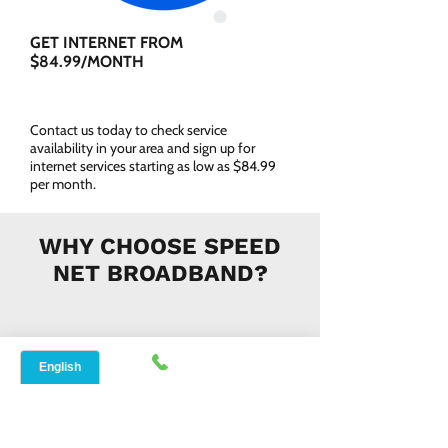
GET INTERNET FROM
$84.99/MONTH
Contact us today to check service
availability in your area and sign up for
internet services starting as low as $84.99
per month.
WHY CHOOSE SPEED
NET BROADBAND?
......
Exclude the pictures and print the rest of the data exactly.

* SOLUTION FOR THIS PROBLEM *
GET INTERNET FROM
$84.99/MONTH
Contact us today to check service
availability in your area and sign up for
internet services starting as low as $84.99
per month.
WHY CHOOSE SPEED
NET BROADBAND?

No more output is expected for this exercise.